• [What you have to do]
Transcribe all the records exactly and omit any images they hold.

• [Source material]
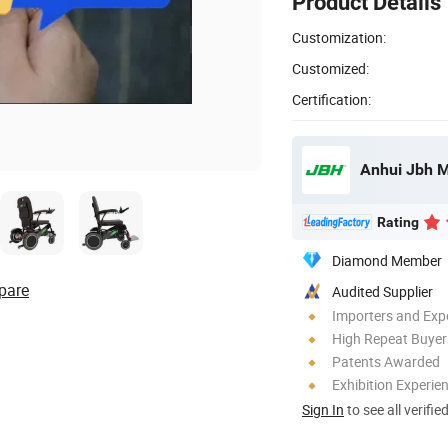
Product Details
Customization:
Customized:
Certification:
Anhui Jbh M
Rating
Diamond Member
pare
Audited Supplier
Importers and Exp
High Repeat Buyer
Patents Awarded
Exhibition Experie
Sign In
to see all verifie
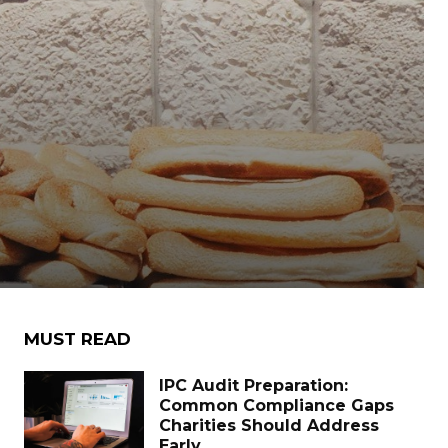
MUST READ
IPC Audit Preparation:
Common Compliance Gaps
Charities Should Address
Early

• [Result below]
Product Details
Customization:
Customized:
Certification:
Anhui Jbh M
Rating
Diamond Member
pare
Audited Supplier
Importers and Exp
High Repeat Buyer
Patents Awarded
Exhibition Experie
Sign In
to see all verifie
MUST READ
IPC Audit Preparation:
Common Compliance Gaps
Charities Should Address
Early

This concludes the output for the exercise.